In de zaak Ullens de Schooten en Rezabek/België55 overwoog het EHRM (r.o. 57) dat prejudiciële verwijzing naar het HvJ EU op verzoek van een procespartij geen recht is,56 maar dat een rechterlijke weigering om prejudicieel te verwijzen onder omstandigheden wel in strijd kan komen met art. 6 EVRM, onder meer wanneer die weigering niet of onvoldoende wordt gemotiveerd:
“59. It should further be observed that the Court does not rule out the possibility that, where a preliminary reference mechanism exists, refusal by a domestic court to grant a request for such a referral may, in certain circumstances, infringe the fairness of proceedings – even if that court is not ruling in the last instance (see, among other authorities Predil Anstalt S.A. v. Italy (dec.), no. 31993/96, 8 June 1999, and Herma v. Germany (dec.), no. 54193/07, 8 December 2009) –, whether the preliminary ruling would be given by a domestic court (see Coëme and Others, Wynen, and Ernst and Others, cited above, same references) or a Community court (see, for example, Société Divagsa v. Spain, no. 20631/92, Commission decision of the 12 May 1993, Decisions and Reports (DR) 74; Desmots v. France (dec.), no. 41358/98, 23 March 1999; Dotta v. Italy (dec.), no. 38399/97, 7 September 1999; Moosbrugger v. Austria (dec.), no. 44861/98, 25 January 2000; John v. Germany (dec.), no. 15073/03, 13 February 2007; and the Predil Anstalt S.A. and Herma decisions, cited above). The same is true where the refusal proves arbitrary (ibid.), that is to say where there has been a refusal even though the applicable rules allow no exception to the principle of preliminary reference or no alternative thereto, where the refusal is based on reasons other than those provided for by the rules, and where the refusal has not been duly reasoned in accordance with those rules.

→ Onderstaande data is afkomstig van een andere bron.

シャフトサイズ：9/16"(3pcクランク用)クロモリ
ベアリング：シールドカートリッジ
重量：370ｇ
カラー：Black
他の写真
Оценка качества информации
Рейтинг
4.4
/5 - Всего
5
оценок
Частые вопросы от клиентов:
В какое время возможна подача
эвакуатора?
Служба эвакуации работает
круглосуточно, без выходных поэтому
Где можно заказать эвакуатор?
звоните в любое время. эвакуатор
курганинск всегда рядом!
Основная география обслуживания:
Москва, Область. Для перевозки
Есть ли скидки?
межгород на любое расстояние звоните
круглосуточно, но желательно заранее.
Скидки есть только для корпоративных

60. Article 6 § 1 thus imposes, in this context, an obligation on domestic courts to give reasons, in the light of the applicable law, for any decisions in which they refuse to refer a preliminary question, especially where the applicable law allows for such a refusal only on an exceptional basis.

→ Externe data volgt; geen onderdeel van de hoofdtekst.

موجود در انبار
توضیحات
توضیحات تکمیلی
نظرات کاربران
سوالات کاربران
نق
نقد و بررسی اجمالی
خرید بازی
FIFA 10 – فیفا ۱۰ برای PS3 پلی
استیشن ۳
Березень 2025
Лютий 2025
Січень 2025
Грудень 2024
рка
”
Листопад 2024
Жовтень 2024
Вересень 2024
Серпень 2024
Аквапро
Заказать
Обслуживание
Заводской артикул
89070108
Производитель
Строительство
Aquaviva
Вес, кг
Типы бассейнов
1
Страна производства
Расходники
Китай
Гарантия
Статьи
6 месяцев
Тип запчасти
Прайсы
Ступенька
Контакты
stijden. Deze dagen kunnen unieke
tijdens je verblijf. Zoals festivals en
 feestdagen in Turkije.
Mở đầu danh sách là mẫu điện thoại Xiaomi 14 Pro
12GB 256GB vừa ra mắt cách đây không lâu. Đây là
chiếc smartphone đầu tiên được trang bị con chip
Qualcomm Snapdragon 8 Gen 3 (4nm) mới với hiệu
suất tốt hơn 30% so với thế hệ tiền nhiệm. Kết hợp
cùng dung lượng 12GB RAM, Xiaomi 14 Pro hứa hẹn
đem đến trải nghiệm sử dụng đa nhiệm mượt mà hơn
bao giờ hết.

61. Consequently, when the Court hears a complaint alleging a violation of Article 6 § 1 on this basis, its task consists in ensuring that the impugned refusal has been duly accompanied by such reasoning. That being said, whilst this verification has to be made thoroughly, it is not for the Court to examine any errors that might have been committed by the domestic courts in interpreting or applying the relevant law.

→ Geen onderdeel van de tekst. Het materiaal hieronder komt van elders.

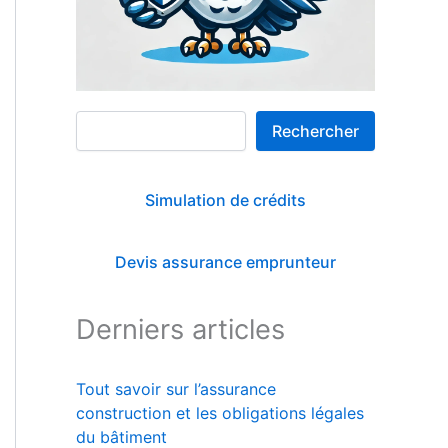
Rechercher
Rechercher
Simulation de crédits
Devis assurance emprunteur
Derniers articles
Tout savoir sur l’assurance
construction et les obligations légales
du bâtiment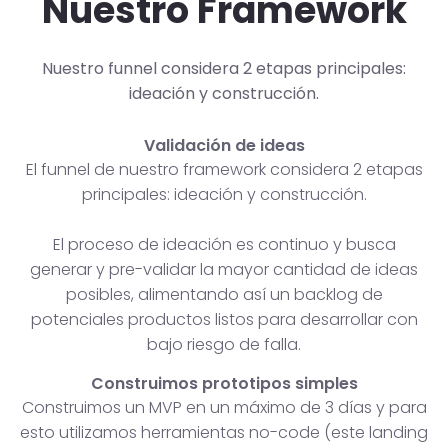
Nuestro Framework
Nuestro funnel considera 2 etapas principales:
ideación y construcción.
Validación de ideas
El funnel de nuestro framework considera 2 etapas
principales: ideación y construcción.
El proceso de ideación es continuo y busca
generar y pre-validar la mayor cantidad de ideas
posibles, alimentando así un backlog de
potenciales productos listos para desarrollar con
bajo riesgo de falla.
Construimos prototipos simples
Construimos un MVP en un máximo de 3 días y para
esto utilizamos herramientas no-code (este landing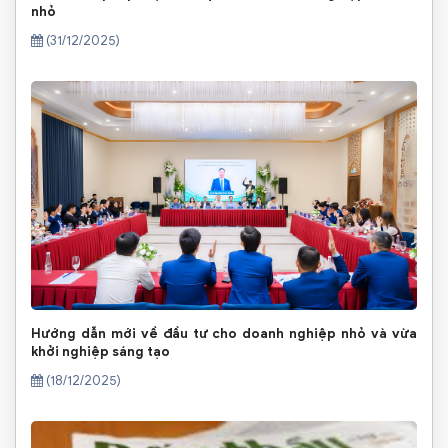
nhỏ
(31/12/2025)
Hướng dẫn mới về đầu tư cho doanh nghiệp nhỏ và vừa
khởi nghiệp sáng tạo
(18/12/2025)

62. In the specific context of the third paragraph of Article 234 of the Treaty establishing the European Community (Article 267 of the Treaty on the Functioning of the European Union), this means that national courts against whose decisions there is no remedy under national law, which refuse to refer to the Court of Justice a preliminary question on the interpretation of Community law that has been raised before them, are obliged to give reasons for their refusal in the light of the exceptions provided for in the case-law of the Court of Justice. They will thus be required, in accordance with the above-mentioned Cilfit case-law, to indicate the reasons why they have found that the question is irrelevant, that the European Union law provision in question has already been interpreted by the Court of Justice, or that the correct application of Community law is so obvious as to leave no scope for any reasonable doubt.”